Used by permission, photo by Dolan/Sparks
The East Oakland house nestled between the Diamond District and Glenview had been in David Sparks’ family for more than 20 years when he became its owner in 1996. This October, Sparks and his partner, Casey Dolan, decorated their first-floor entrance with a colorful mural sympathetic to the Occupy Oakland cause, garnering thumbs-up from their neighbors and the occasional, encouraging honk from passing motorists.
Evidently, someone felt it was now time the house get yet another paint job. Returning home around 9 a.m. Friday morning, December 8, from roughly 20 minutes of errands, Sparks’ son found the mural gone, covered by a “poop brown” coat of paint, fresh enough to smell and tacky to the touch. “We knew when we painted our building that we might receive some attention, but until Friday it had all been positive,” says Dolan.

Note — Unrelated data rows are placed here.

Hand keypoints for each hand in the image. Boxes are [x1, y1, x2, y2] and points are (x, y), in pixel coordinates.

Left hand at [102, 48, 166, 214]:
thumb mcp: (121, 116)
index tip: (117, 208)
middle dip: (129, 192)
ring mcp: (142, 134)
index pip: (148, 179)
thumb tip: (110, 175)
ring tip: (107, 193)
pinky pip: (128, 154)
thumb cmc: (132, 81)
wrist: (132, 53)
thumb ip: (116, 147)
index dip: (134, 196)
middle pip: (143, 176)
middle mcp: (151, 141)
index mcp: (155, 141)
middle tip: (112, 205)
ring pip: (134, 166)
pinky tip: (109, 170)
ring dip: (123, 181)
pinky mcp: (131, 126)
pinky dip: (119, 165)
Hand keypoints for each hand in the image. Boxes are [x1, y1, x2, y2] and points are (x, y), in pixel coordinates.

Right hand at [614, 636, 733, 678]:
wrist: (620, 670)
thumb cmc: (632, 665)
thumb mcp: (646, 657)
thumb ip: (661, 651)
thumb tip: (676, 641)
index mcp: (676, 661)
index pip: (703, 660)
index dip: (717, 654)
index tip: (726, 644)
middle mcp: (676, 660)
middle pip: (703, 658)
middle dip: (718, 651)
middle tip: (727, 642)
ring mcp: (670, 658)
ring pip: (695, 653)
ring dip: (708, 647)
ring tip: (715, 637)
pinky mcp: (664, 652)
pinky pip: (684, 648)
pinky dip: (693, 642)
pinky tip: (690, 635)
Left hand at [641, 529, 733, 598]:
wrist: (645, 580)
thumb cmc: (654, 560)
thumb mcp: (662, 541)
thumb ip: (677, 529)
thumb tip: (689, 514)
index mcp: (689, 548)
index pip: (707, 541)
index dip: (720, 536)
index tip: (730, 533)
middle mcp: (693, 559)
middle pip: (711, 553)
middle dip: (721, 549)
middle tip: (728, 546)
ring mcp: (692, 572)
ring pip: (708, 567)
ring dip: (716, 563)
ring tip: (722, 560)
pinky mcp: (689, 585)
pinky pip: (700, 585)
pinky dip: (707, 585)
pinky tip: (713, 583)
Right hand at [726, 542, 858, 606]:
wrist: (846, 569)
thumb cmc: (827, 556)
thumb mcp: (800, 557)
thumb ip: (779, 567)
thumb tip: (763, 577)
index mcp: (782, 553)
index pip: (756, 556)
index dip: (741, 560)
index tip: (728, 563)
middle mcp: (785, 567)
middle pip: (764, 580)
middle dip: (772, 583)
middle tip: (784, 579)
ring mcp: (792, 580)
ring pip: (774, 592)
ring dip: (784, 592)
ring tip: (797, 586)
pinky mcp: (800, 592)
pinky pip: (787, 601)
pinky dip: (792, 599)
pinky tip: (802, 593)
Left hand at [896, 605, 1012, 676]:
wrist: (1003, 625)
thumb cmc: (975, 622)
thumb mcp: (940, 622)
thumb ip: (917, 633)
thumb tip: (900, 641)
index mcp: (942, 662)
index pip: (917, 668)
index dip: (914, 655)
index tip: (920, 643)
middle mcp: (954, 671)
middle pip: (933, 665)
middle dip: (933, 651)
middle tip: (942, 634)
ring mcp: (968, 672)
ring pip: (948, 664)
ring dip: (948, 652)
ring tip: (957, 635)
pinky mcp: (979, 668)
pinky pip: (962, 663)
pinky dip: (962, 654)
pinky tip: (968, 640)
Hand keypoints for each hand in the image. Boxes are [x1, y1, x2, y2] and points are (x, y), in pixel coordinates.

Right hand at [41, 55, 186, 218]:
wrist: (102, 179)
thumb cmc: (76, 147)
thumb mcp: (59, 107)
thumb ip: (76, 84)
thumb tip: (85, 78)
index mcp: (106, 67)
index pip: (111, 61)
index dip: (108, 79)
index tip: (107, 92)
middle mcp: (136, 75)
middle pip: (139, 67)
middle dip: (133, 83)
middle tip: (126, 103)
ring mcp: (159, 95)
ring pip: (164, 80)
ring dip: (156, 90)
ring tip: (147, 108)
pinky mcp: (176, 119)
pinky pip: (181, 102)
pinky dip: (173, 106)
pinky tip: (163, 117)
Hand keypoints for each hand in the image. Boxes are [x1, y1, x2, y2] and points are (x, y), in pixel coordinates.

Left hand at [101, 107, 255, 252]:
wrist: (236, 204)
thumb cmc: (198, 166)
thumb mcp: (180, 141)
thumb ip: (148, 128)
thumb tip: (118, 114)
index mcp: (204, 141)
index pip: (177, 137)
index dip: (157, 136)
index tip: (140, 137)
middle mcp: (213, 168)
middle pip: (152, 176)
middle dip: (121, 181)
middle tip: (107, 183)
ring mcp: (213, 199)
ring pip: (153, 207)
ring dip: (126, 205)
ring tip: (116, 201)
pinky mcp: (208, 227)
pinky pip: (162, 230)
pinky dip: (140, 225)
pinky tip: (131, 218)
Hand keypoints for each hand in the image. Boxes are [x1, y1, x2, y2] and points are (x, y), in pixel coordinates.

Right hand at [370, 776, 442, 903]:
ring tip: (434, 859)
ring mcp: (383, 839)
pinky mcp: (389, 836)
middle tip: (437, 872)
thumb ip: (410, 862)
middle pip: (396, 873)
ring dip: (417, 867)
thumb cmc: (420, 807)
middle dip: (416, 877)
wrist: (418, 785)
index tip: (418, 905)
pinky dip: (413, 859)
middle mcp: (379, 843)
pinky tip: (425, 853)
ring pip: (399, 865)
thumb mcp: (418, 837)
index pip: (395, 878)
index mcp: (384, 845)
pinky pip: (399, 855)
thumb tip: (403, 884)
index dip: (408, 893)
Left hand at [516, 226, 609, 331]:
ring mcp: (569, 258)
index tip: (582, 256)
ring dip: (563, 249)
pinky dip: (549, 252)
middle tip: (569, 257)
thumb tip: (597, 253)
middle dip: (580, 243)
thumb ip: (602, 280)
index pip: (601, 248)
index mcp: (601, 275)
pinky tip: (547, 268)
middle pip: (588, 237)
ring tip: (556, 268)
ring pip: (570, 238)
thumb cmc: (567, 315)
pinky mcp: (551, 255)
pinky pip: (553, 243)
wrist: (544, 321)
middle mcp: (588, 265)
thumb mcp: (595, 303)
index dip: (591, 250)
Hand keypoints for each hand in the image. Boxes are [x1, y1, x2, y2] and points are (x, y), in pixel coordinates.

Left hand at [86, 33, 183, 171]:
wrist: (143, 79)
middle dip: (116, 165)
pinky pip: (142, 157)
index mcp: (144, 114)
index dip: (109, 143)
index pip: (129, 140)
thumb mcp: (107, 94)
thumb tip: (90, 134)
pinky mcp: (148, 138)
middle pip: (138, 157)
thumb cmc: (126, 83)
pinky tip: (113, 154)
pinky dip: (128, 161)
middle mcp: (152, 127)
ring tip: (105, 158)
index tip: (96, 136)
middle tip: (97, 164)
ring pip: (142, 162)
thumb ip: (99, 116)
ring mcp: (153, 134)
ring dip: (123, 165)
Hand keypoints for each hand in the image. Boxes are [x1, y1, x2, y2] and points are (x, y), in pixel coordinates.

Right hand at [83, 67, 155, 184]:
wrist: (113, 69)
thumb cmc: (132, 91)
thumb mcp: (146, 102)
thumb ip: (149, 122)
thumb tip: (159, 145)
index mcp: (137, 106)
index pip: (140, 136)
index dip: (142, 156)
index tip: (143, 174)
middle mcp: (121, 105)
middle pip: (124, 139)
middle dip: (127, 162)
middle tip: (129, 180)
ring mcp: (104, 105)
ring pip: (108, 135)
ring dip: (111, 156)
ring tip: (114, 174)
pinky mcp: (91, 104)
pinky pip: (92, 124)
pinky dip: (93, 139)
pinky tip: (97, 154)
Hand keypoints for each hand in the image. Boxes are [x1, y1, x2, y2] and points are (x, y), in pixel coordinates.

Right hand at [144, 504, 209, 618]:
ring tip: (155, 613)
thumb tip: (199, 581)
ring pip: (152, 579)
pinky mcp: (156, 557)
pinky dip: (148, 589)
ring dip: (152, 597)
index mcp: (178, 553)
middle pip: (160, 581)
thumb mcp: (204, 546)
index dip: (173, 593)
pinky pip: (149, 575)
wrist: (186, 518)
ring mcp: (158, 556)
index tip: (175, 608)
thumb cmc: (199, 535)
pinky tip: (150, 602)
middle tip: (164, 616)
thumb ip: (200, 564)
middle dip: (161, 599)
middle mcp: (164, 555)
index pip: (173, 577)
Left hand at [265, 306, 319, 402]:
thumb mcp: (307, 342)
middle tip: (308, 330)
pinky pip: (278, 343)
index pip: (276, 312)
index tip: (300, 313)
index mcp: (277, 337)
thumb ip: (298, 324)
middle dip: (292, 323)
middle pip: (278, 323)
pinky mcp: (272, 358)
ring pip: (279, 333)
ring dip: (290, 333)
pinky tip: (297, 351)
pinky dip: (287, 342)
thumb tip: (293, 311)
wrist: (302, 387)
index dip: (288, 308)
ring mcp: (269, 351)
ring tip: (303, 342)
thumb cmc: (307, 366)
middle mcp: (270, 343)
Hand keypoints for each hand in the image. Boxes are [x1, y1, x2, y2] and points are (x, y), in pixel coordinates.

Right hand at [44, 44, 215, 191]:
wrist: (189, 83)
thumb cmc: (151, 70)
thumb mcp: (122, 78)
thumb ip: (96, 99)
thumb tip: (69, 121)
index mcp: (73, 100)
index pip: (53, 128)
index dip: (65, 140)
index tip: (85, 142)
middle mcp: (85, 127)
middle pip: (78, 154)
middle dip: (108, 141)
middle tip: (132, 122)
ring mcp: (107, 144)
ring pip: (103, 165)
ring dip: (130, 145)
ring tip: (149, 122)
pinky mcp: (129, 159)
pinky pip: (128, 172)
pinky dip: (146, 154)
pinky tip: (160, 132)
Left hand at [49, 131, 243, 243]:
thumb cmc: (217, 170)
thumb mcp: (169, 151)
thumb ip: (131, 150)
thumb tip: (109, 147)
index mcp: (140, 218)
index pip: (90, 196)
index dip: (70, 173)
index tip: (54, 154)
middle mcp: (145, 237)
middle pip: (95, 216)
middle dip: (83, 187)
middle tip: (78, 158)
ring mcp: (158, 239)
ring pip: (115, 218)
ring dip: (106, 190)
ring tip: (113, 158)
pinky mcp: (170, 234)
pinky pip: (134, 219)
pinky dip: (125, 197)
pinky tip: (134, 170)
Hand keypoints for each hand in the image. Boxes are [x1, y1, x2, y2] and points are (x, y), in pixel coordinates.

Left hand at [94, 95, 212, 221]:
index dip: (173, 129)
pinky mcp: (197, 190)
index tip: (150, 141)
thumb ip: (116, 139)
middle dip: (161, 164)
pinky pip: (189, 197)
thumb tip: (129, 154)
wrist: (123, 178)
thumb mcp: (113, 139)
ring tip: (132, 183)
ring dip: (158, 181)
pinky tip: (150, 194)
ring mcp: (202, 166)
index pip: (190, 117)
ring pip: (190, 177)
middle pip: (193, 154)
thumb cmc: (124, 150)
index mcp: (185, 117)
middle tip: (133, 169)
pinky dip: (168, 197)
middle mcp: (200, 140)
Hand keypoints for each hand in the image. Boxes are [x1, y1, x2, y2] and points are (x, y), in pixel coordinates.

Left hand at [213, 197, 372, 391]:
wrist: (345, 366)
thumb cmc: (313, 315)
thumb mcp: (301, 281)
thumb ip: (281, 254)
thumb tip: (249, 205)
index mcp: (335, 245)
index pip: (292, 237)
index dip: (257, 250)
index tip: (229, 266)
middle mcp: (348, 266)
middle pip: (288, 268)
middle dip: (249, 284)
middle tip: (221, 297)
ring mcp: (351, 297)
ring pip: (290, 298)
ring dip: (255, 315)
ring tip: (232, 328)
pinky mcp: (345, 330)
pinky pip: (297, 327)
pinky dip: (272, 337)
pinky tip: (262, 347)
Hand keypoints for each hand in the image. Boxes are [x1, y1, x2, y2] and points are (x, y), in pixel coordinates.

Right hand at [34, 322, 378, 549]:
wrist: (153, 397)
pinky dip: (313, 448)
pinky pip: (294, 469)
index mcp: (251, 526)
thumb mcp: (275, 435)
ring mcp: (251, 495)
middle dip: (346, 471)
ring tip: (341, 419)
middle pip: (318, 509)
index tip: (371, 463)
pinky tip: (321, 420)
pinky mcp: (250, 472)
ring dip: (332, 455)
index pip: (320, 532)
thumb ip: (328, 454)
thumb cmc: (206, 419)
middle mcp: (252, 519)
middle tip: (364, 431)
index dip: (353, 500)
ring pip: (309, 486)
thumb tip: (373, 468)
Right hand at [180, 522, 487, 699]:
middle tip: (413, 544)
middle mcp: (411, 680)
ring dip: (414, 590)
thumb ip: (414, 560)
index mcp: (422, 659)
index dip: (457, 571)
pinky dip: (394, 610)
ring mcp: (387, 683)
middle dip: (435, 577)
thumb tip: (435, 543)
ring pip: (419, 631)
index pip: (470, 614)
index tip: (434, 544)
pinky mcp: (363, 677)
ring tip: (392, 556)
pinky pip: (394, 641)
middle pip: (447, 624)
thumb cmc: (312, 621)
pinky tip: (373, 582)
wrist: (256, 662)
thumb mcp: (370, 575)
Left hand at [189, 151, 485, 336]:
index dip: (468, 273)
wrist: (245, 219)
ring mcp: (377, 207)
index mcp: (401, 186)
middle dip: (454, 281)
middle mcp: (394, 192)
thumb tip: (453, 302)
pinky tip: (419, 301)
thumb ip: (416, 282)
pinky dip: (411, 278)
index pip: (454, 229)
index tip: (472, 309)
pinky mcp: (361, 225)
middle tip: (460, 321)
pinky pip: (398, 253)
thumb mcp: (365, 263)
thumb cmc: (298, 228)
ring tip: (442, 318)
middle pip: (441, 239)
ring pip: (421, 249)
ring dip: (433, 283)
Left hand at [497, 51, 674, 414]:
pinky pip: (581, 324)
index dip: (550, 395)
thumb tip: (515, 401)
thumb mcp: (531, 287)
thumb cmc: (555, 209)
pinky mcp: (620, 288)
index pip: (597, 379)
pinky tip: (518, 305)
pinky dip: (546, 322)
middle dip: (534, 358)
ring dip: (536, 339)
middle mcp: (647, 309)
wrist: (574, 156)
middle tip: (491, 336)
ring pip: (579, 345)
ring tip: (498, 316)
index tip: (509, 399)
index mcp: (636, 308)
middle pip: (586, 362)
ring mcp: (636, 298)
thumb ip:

The mural, inspired by Occupy Oakland’s call for a November 2 general strike, invited passersby to: “Occupy Oakland! Occupy Wall St! Change the World.” Who deemed it worthy of a rushed, unannounced cover-up remains unclear.
“I feel as if this was not a random act by a city employee,” says Sparks.
Although the couple has never received any notice, phone call or citation from the city, neighbors claim to have seen police taking photos of the house on several occasions throughout the past month.
While the possibility remains this was the work of a rogue vigilante with a penchant for unremarkable browns, Dolan and Sparks say the clues suggest otherwise. The paint over used the same brown paint applied to municipal trashcans and lampposts in the neighborhood.
“When I first saw it, it made me real angry, and violated,” says Sparks. “I happen to love this city, I was born and raised here, and it angered me that I can’t express myself politically on my own property. The police and government of this city have been so mismanaged for so long that they overstep their boundaries all the time. But when it happens to your own personal property, it gets, well, personal.”
Dolan began making phone calls Friday afternoon to try to find out if the city had a role, starting with the City of Oakland’s general phone line. From here she was directed to City Attorney Kevin Siegel, who referred her to the Keep Oakland Beautiful Board, the non-profit affiliate handling graffiti removal.
“He said it sounded like I will be wanting to file a claim against the city, but the next move absolutely depends on what happens on Monday,” says Dolan. “I always hope my city will eventually do the right thing. I hope that the upside of this debacle is a dialogue about what is happening regarding the occupy movement and the City of Oakland’s response to it.”
So, as a new week begins, Dolan and Sparks look forward to hearing from Keep Oakland Beautiful (for starters) to find out if this was a simple mistake or a case of orders coming from “somewhere higher-up.”